• **Excerpted text**
I just noticed that my version handles TDF_NEEDRESCHED in almost the
same way (I wish I had noticed this before forgetting to put the !cold
check in the -current version and had to debug it again :-).  It is
more complicated because it wants to work with interrupts disabled,
i.e., in the same environment as i386_unpend().  It juggles hard
and soft interrupt disablement so that mi_switch() is always called
with CPU interrupts enabled and td_critnest == 1.  sched_ithd() does
similar things for its call to ithread_schedule().

		/*
		 * Swap from hard to soft interrupt disablement.  Need to
		 * acquire soft disable before releasing hard.  Could call
		 * critical_enter() instead of setting td_critnest; setting
		 * it directly is just an optimization.
		 */
		td->td_critnest = 1;
		enable_intr();

		/*
		 * Also need sched_lock for calling mi_switch().  This sets
		 * td_critnest to 2, but mi_switch() wants it to be 1.
		 * Adjust it back down.  Could use critical_exit() for this,
		 * but optimize it by doing it directly.  ithread_schedule()

• **Source data**
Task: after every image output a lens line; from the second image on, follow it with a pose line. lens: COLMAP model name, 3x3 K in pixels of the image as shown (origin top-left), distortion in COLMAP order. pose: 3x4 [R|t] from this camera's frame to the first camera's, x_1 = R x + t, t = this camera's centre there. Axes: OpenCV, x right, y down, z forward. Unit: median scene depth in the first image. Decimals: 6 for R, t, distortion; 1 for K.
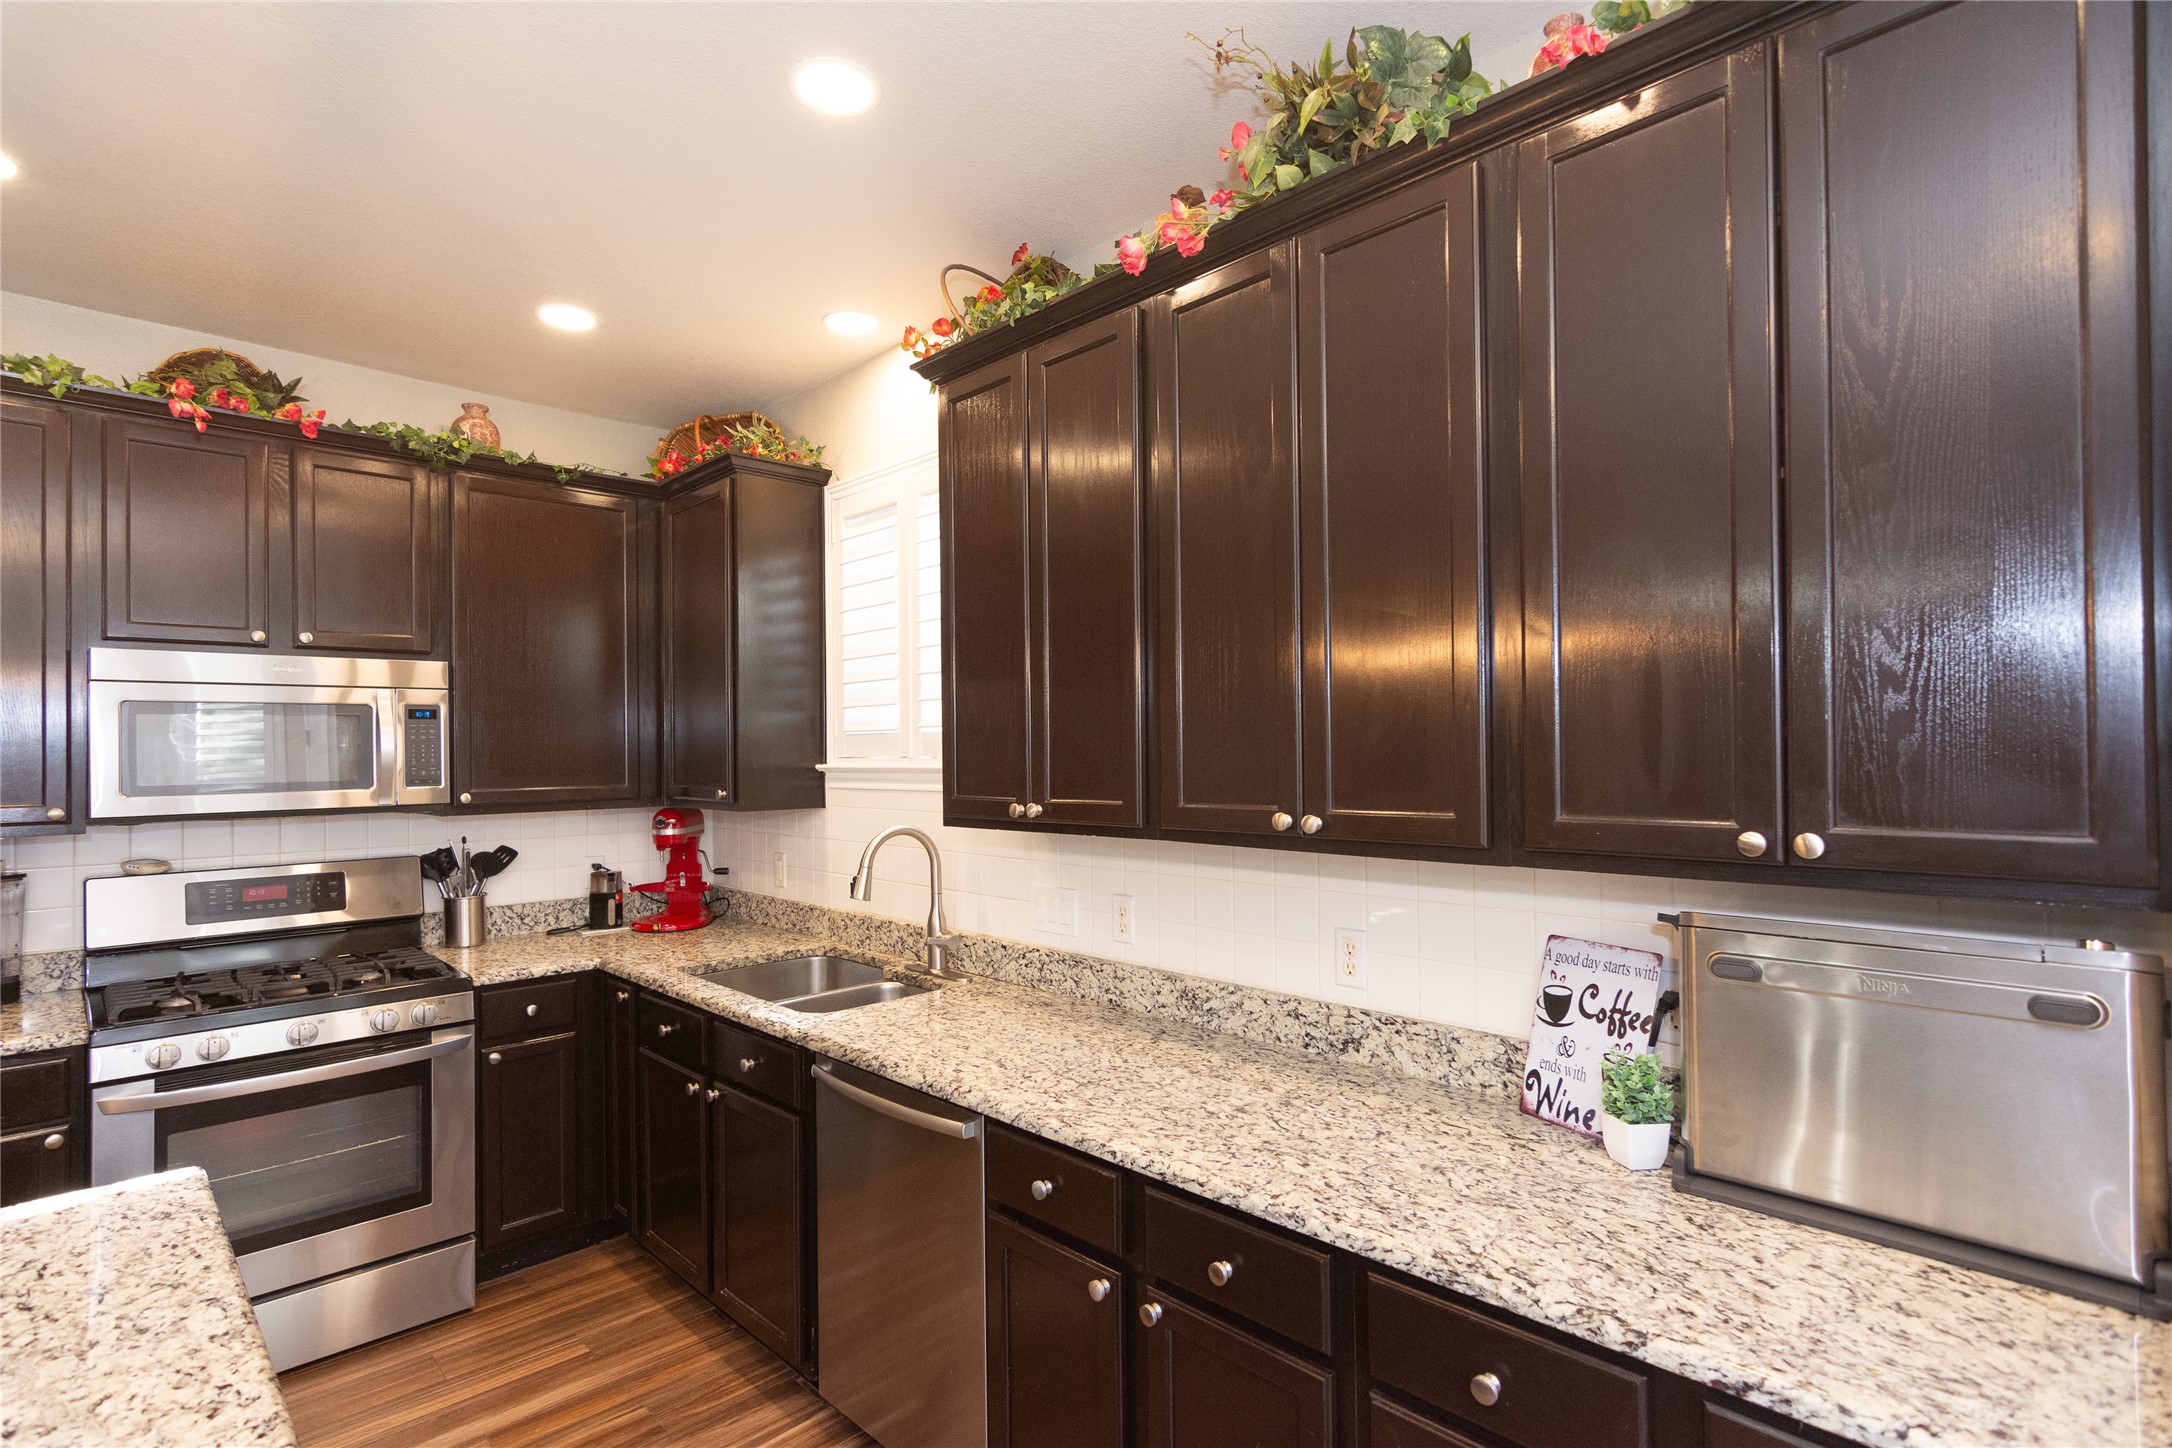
lens RADIAL K [[1047.2, 0, 1087.6], [0, 1047.2, 738.9], [0, 0, 1]] dist [-0.002520, 0.005012]
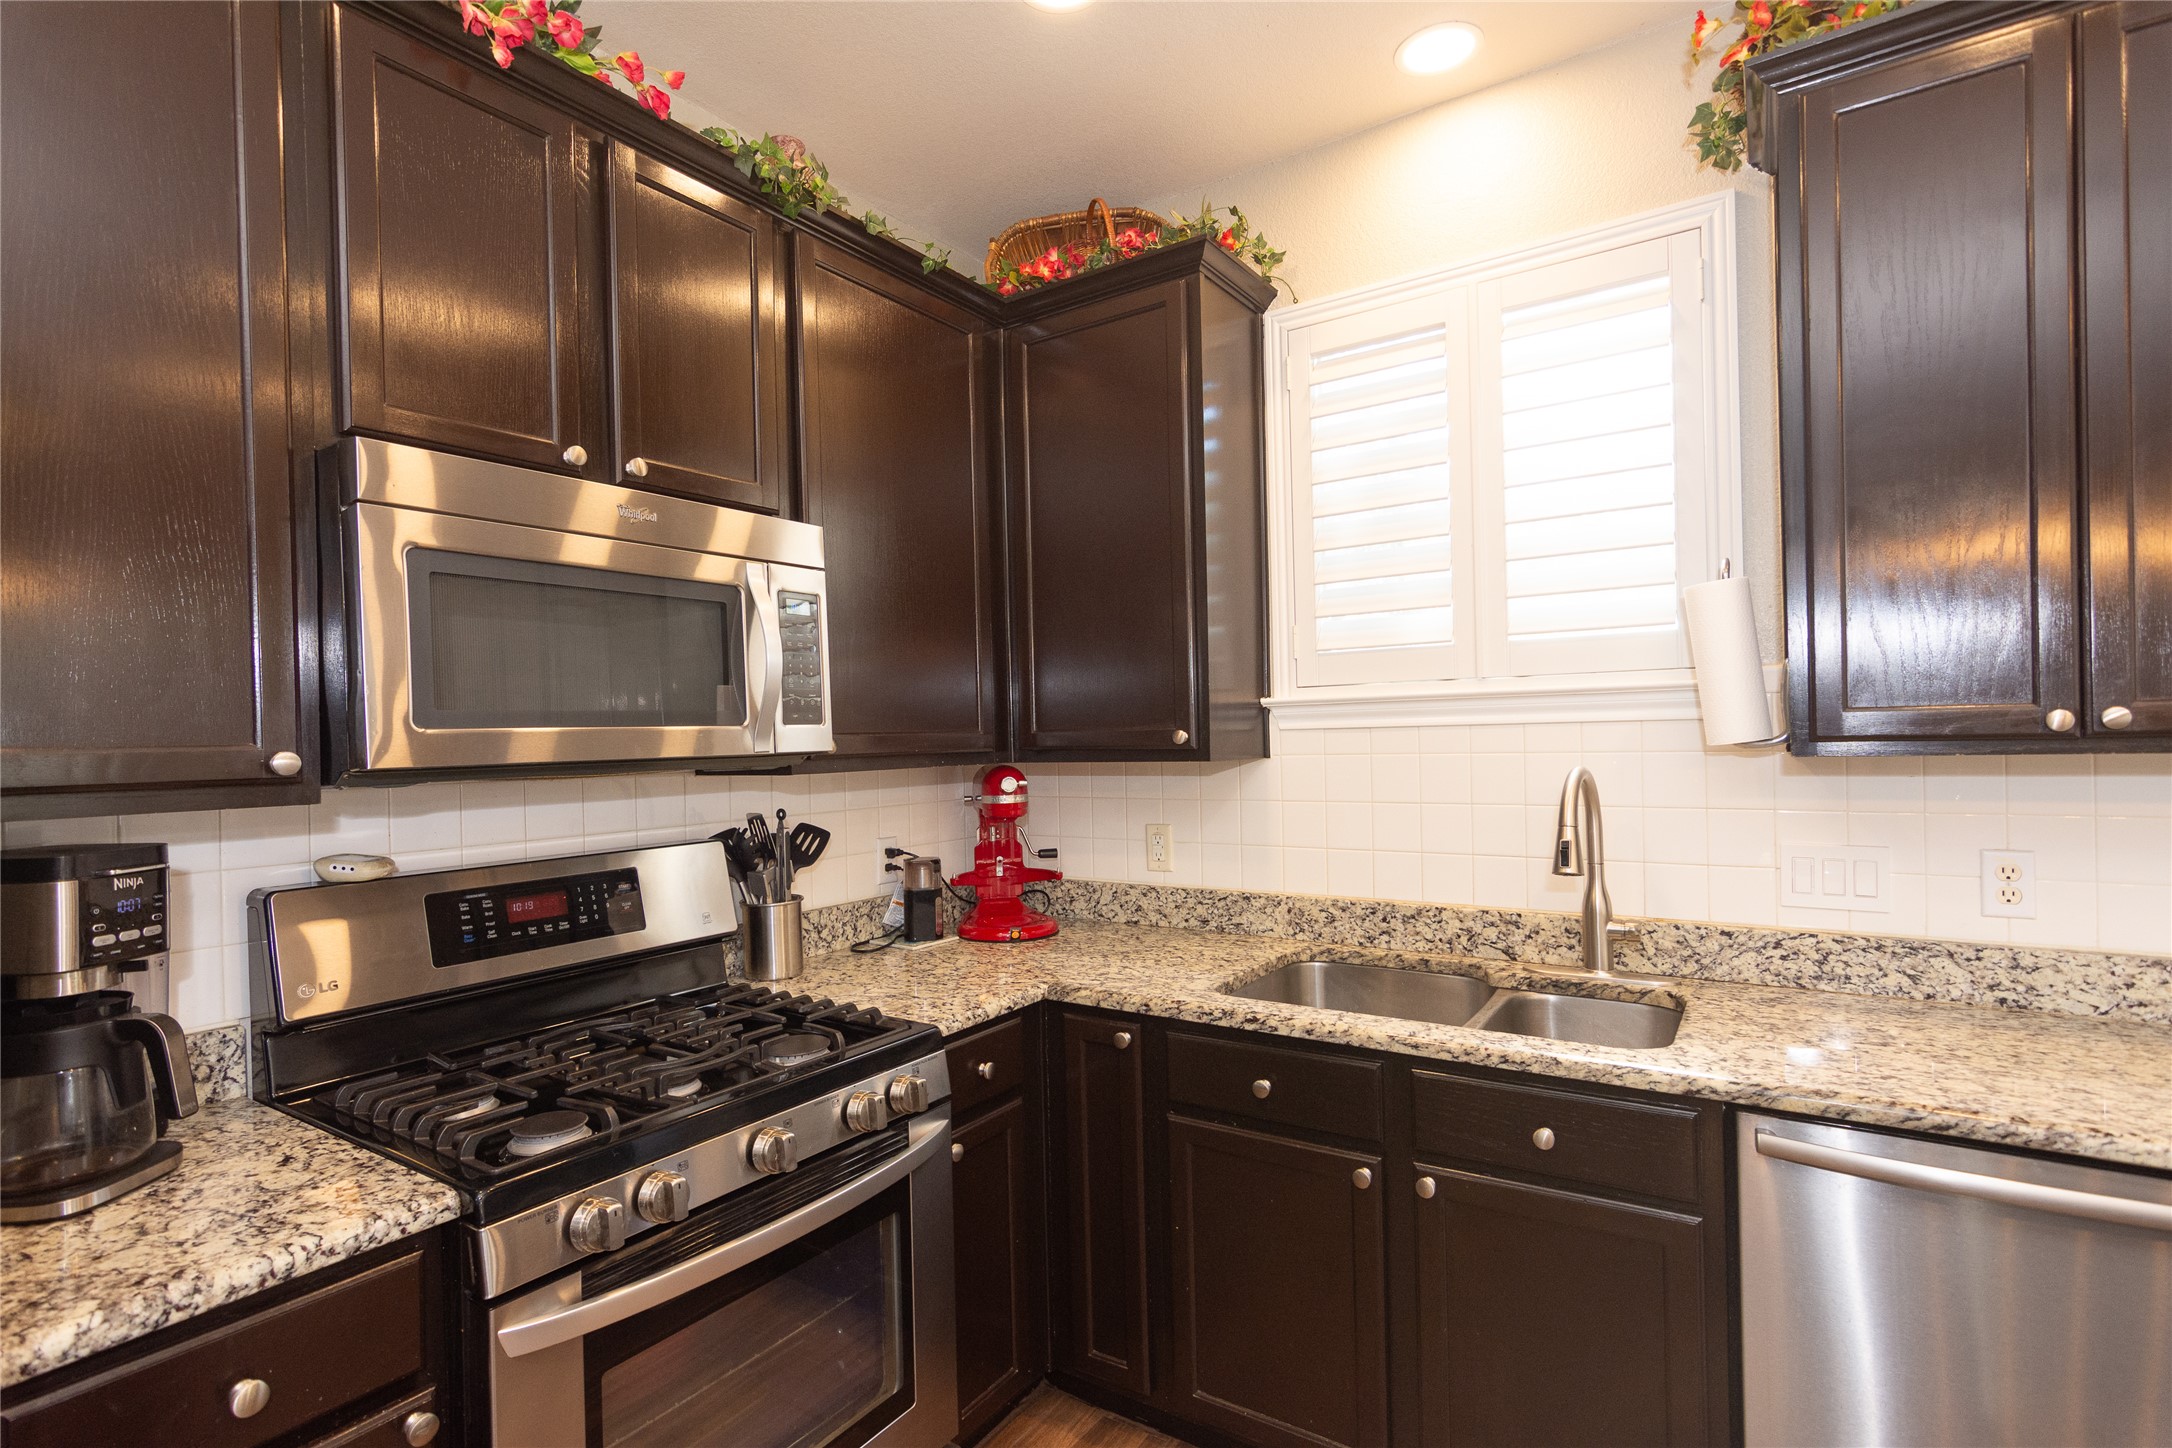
lens RADIAL K [[1047.2, 0, 1087.6], [0, 1047.2, 738.9], [0, 0, 1]] dist [-0.002520, 0.005012]
pose [[0.979481, -0.013001, 0.201118, -0.725026], [0.010925, 0.999875, 0.011430, 0.060001], [-0.201242, -0.008999, 0.979500, 0.438980]]
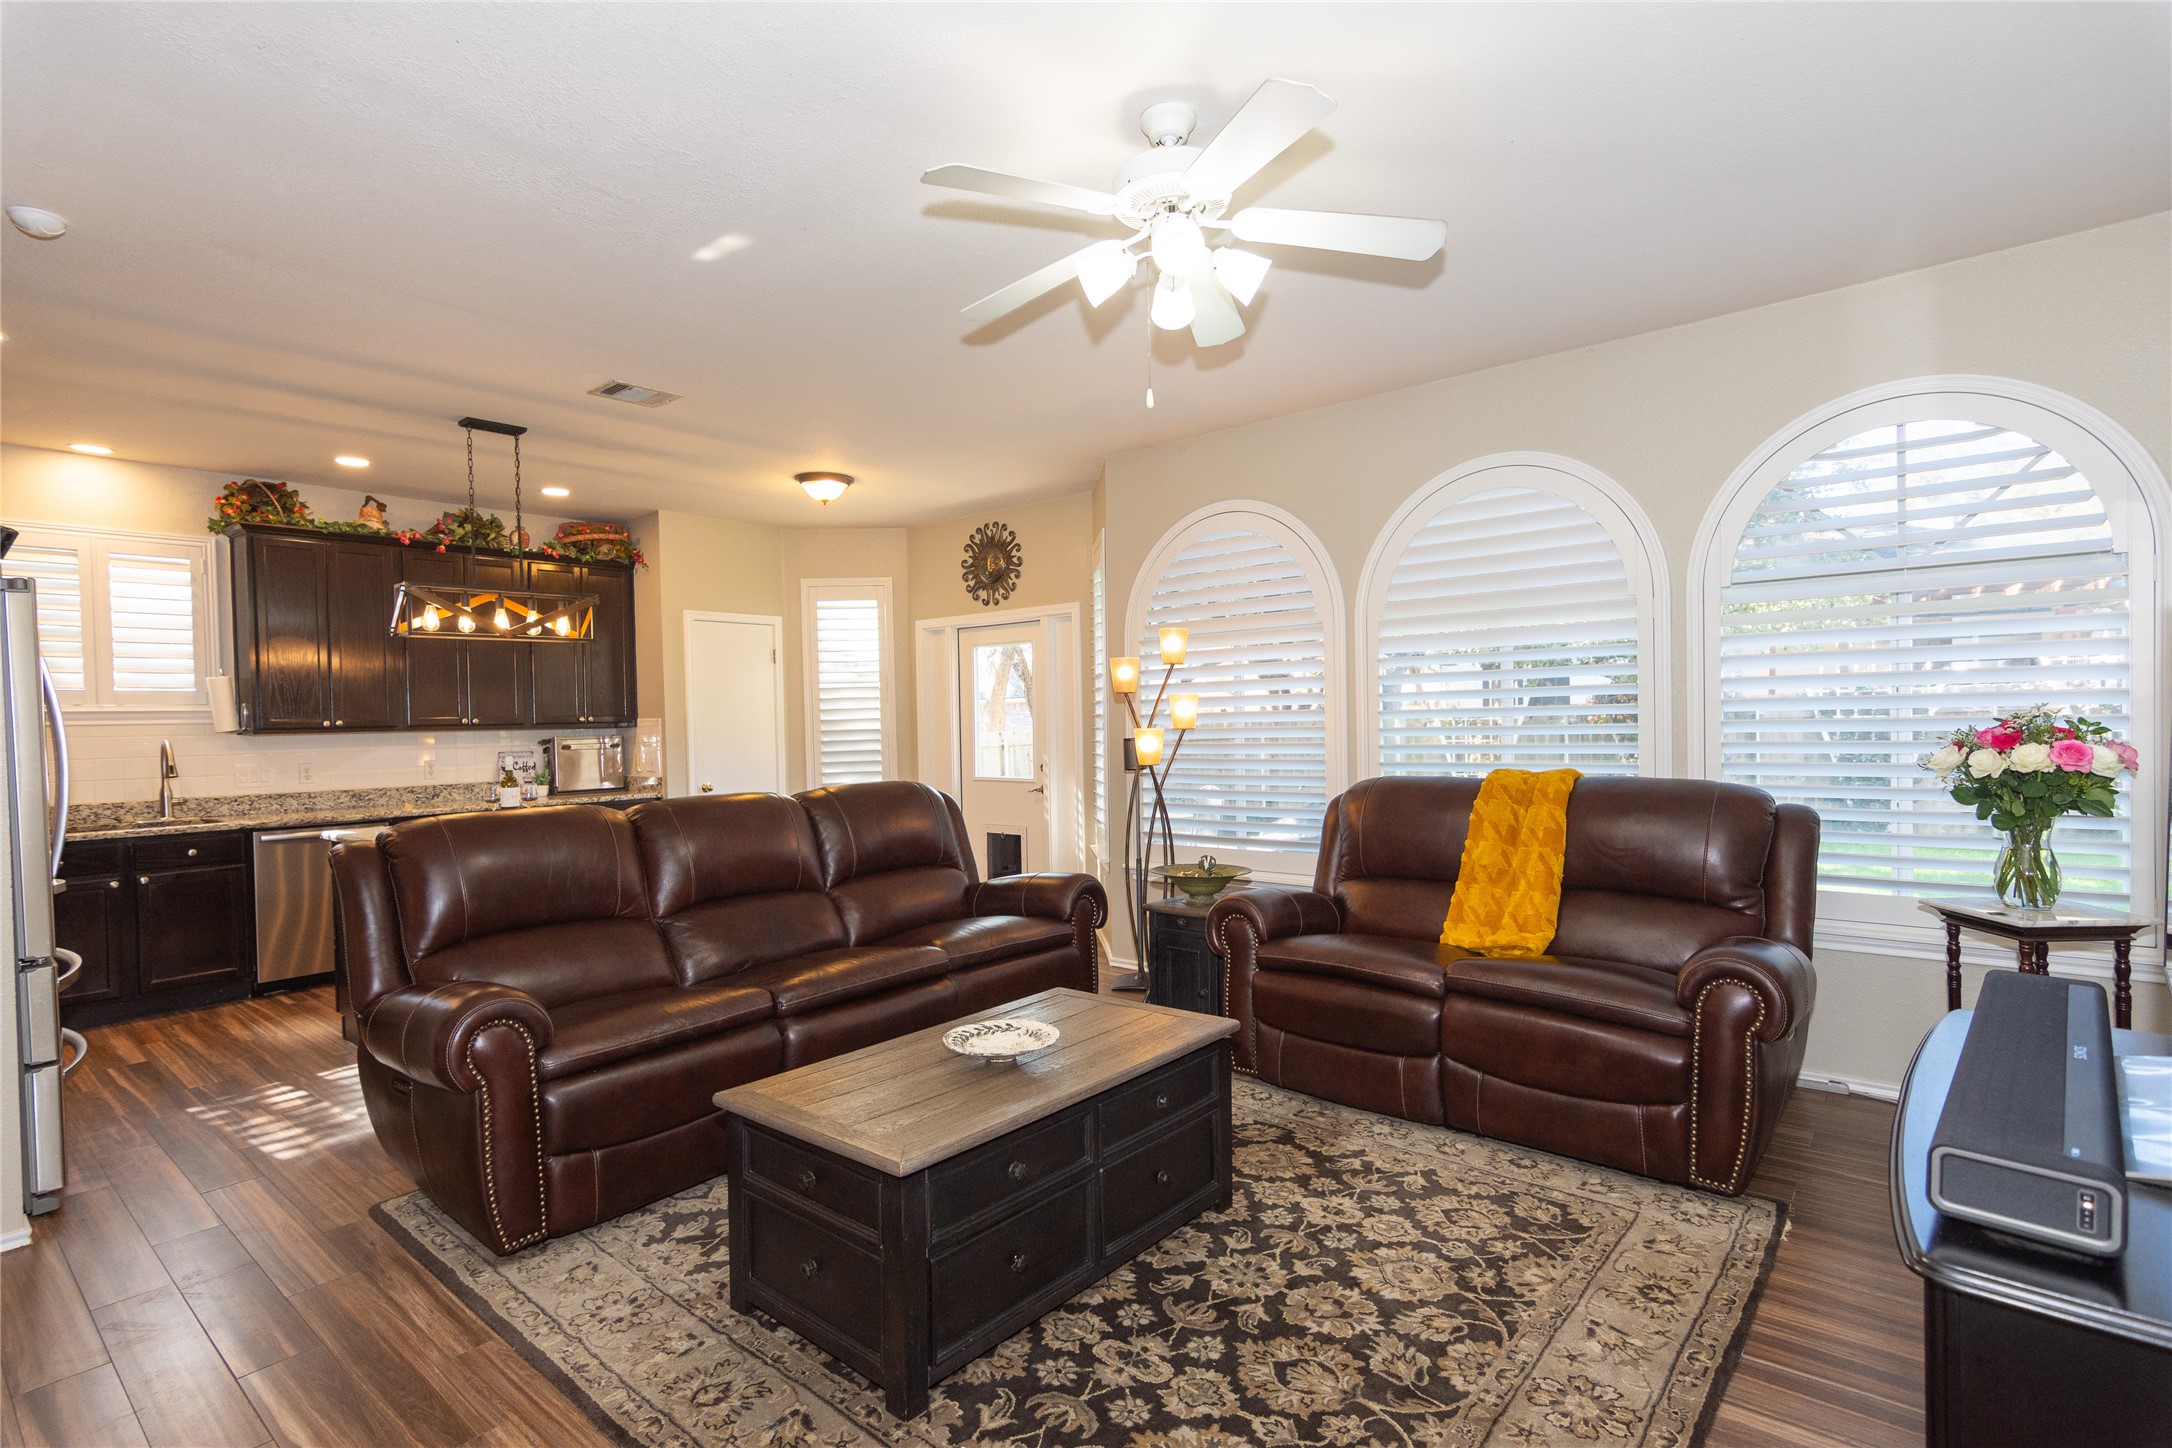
lens RADIAL K [[1047.2, 0, 1087.6], [0, 1047.2, 738.9], [0, 0, 1]] dist [-0.002520, 0.005012]
pose [[-0.096268, -0.006762, 0.995332, -2.521237], [0.011426, 0.999904, 0.007898, 0.096339], [-0.995290, 0.012133, -0.096182, -0.534236]]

• **Assignment A**
In the excerpt about kernel interrupt disablement, what value does td_critnest have whenever mi_switch() is called?
• **Assignment B**
Continue the excerpt about kernel interrupt disablement from where it stops.

• **Exercise result A**
It is 1, and CPU interrupts are enabled at that point.

• **Exercise result B**
		 * does similar things -- it starts with td_critnest == 1
		 * and increments it via acquiring sched_lock, then has to
		 * adjust it.
		 */
		mtx_lock_spin(&sched_lock);
		td->td_critnest = 1;

		/*
		 * Usual switch code.
		 */
		td->td_proc->p_stats->p_ru.ru_nivcsw++;
		mi_switch();

		/*
		 * Reverse above steps.  First set td_critnest to 2 so that
		 * it doesn't go to 0 and cause potentially unbounded
		 * recursion or let interrupts in when mtx_unlock_spin()
		 * drops it.
		 */
		td->td_critnest = 2;
		mtx_unlock_spin(&sched_lock);

		/*
		 * Swap back to hard interrupt disablement.  The direct
		 * setting of td_critnest here is _not_ just an optimization.
		 * See above.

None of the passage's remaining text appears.